**EXERCISE DIRECTIONS**: Your answer must be a single number: the count of lines in the entries below that hold "Right".

((

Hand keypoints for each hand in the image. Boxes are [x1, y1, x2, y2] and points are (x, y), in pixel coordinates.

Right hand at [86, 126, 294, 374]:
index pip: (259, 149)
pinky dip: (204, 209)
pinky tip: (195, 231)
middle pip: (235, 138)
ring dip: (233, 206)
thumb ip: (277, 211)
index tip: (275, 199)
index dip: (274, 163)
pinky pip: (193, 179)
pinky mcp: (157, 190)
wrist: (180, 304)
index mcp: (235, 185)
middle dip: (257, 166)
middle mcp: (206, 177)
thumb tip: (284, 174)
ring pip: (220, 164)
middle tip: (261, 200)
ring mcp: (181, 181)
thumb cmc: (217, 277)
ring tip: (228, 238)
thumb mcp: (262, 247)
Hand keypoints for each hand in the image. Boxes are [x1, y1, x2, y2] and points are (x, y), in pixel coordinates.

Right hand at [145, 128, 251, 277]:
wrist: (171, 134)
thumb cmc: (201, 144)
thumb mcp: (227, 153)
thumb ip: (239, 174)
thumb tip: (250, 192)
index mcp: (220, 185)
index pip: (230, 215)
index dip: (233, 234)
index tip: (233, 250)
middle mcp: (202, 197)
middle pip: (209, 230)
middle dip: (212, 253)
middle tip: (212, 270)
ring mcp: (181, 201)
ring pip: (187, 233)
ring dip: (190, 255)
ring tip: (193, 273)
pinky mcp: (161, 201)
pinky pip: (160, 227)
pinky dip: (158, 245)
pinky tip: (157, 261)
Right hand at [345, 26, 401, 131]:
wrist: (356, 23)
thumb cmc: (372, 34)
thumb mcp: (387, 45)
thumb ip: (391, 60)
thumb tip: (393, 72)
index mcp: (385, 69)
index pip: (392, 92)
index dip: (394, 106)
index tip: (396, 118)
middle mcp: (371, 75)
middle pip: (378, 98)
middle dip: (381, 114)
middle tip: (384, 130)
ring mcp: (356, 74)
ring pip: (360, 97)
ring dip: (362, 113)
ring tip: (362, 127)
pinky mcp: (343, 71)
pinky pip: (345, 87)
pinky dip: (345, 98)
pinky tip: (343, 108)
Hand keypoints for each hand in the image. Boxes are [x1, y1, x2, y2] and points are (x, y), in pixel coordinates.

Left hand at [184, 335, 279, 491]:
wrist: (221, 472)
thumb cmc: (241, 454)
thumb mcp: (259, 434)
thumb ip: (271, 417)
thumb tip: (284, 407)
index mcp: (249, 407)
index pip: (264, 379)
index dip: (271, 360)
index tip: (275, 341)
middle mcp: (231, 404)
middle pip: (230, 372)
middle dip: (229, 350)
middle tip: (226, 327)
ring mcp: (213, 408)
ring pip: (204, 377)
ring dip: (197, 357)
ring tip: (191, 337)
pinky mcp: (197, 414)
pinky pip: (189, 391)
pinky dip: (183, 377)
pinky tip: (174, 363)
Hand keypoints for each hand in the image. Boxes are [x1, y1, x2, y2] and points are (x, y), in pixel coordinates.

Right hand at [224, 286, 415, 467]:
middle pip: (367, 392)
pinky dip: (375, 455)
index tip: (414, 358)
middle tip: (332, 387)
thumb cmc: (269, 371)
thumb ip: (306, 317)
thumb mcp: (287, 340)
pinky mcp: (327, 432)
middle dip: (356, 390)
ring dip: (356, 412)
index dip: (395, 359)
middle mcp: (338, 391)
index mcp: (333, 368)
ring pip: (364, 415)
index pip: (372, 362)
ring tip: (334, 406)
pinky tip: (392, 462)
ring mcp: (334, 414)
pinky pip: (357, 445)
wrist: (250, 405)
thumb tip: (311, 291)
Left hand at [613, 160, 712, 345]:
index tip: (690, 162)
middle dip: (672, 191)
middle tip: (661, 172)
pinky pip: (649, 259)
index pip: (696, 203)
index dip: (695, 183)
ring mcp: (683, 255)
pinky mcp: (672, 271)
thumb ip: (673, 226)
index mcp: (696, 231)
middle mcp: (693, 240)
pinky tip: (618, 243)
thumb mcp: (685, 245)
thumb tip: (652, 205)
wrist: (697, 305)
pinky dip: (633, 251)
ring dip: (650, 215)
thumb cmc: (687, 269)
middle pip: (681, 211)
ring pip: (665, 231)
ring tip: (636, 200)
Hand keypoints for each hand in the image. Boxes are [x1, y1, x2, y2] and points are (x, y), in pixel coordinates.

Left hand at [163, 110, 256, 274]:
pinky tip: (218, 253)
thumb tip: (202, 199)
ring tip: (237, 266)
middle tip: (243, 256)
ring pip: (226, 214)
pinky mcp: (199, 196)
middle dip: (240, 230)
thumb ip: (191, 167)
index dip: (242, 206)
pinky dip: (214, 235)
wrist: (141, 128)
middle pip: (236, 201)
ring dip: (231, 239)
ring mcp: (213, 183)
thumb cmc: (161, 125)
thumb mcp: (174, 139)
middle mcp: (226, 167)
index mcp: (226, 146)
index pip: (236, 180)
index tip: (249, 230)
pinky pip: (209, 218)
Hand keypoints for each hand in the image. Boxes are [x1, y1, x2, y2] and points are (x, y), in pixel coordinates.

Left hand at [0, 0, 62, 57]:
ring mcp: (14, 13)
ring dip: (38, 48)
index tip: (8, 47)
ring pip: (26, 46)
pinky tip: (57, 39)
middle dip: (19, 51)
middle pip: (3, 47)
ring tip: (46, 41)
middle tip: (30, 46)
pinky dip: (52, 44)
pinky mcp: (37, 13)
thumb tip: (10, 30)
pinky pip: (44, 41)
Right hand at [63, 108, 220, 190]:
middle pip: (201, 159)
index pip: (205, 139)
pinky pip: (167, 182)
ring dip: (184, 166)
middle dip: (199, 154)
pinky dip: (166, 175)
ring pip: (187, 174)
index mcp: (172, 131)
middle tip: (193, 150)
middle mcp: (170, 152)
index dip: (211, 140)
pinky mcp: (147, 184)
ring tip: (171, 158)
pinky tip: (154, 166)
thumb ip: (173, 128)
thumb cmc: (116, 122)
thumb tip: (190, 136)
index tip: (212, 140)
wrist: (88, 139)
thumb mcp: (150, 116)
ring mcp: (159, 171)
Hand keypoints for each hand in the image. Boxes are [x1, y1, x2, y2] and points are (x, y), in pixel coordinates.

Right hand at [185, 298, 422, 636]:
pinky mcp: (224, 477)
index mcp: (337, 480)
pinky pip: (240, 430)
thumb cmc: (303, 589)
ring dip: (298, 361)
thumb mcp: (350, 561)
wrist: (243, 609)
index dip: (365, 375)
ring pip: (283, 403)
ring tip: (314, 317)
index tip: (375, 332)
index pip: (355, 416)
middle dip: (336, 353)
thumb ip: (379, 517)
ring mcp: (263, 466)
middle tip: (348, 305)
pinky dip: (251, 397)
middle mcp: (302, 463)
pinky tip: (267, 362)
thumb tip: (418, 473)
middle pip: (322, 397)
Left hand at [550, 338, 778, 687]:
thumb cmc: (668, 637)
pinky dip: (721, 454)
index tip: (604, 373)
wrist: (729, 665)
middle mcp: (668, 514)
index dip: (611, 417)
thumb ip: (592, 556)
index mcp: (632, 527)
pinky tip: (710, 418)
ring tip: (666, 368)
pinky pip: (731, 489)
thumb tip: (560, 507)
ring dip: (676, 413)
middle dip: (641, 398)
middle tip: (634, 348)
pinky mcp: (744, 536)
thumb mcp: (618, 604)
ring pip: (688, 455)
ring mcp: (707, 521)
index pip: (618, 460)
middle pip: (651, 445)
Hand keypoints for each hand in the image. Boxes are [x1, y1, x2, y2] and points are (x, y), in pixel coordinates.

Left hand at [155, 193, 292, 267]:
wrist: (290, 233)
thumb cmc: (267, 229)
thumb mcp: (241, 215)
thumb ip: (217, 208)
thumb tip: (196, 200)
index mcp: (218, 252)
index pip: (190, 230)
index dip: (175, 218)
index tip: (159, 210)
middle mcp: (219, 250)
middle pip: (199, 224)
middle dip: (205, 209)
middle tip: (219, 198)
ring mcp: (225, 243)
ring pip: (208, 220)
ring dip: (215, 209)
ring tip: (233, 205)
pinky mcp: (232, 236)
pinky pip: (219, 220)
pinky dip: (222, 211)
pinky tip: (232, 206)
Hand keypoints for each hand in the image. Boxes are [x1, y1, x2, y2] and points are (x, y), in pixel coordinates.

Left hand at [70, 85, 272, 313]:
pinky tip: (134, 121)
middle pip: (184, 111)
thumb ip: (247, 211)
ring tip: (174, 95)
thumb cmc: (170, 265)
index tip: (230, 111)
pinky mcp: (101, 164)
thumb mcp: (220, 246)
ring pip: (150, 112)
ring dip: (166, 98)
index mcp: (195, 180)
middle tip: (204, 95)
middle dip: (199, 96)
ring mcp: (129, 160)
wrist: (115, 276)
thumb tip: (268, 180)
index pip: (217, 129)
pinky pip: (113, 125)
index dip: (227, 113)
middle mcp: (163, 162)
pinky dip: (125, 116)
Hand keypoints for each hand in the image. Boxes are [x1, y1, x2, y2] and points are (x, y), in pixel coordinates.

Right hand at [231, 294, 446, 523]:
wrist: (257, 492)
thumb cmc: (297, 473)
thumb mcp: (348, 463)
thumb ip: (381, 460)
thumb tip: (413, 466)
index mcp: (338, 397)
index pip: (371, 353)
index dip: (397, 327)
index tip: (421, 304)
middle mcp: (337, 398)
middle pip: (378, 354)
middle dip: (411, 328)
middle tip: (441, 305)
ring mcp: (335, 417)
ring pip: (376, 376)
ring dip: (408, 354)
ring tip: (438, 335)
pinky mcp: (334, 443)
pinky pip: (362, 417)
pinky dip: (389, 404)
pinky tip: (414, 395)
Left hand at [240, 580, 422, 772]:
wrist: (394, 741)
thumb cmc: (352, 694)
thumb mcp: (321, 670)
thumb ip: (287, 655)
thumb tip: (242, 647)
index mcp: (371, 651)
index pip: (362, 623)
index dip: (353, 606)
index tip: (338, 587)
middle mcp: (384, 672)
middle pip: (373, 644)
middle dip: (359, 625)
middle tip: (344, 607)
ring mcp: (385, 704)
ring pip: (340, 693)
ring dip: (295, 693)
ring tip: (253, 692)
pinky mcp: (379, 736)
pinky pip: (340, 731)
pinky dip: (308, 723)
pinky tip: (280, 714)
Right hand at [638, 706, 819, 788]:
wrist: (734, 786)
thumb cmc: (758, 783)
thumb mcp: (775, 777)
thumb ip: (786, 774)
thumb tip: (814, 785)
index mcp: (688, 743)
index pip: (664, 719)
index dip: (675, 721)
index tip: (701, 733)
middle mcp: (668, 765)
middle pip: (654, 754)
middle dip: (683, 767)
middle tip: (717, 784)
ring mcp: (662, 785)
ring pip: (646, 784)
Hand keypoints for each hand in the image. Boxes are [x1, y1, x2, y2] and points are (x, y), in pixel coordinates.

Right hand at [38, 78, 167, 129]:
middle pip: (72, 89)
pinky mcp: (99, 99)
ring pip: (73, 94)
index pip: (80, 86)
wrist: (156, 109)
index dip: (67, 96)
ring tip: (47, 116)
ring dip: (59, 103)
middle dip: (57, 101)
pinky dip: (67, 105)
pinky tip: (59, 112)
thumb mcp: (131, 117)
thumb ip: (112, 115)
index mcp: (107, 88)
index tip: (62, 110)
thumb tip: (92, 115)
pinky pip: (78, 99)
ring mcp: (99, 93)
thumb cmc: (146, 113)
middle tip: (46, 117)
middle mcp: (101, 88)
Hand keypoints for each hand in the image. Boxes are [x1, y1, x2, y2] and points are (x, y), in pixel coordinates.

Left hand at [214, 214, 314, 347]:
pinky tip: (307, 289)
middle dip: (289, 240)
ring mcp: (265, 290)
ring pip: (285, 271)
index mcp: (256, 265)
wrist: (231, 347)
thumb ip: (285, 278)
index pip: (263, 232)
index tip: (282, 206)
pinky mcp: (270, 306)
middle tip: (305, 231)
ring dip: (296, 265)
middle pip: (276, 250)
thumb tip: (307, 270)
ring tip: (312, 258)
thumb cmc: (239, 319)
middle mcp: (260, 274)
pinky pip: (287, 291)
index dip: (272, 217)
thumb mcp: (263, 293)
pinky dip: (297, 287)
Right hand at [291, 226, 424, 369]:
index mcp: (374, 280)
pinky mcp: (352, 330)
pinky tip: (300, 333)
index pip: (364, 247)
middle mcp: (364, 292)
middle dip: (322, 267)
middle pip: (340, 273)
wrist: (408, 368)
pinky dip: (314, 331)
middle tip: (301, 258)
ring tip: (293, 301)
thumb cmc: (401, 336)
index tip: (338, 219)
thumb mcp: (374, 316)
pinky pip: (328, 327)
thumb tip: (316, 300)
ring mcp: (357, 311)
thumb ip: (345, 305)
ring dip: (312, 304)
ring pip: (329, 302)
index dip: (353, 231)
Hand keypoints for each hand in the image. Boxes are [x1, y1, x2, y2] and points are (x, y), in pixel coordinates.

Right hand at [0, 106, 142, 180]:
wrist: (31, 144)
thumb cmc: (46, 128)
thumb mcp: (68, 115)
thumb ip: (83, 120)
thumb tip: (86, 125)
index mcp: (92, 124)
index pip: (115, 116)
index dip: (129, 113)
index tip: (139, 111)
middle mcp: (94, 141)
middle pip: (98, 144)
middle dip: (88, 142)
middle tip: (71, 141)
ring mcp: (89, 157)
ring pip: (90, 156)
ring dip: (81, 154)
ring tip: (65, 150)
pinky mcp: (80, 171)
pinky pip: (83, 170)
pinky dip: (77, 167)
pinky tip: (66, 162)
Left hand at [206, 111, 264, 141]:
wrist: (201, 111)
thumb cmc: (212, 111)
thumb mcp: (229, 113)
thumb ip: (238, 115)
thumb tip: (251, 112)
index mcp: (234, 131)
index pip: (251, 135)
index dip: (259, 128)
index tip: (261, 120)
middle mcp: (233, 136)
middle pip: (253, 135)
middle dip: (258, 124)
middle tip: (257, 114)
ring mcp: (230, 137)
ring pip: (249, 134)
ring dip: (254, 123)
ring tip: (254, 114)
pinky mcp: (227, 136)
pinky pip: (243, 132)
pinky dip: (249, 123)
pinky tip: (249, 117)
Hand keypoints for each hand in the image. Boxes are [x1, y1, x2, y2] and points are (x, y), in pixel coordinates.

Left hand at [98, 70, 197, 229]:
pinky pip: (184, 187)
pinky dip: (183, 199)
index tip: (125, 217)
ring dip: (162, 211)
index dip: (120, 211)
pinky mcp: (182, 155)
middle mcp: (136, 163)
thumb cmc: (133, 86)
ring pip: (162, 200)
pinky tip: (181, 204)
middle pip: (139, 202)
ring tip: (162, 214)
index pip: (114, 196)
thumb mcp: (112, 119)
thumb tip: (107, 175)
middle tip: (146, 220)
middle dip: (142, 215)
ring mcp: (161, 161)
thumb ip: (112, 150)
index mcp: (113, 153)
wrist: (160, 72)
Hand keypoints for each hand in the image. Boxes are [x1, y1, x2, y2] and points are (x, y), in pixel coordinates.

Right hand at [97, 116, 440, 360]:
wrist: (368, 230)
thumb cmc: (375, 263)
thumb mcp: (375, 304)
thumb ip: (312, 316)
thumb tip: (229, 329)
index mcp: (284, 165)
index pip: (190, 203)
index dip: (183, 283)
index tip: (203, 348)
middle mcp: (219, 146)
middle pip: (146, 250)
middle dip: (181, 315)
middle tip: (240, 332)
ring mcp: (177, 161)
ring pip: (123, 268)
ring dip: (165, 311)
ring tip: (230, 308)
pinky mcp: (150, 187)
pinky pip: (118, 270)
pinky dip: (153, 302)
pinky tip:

))

**ANSWER SECTION**: 12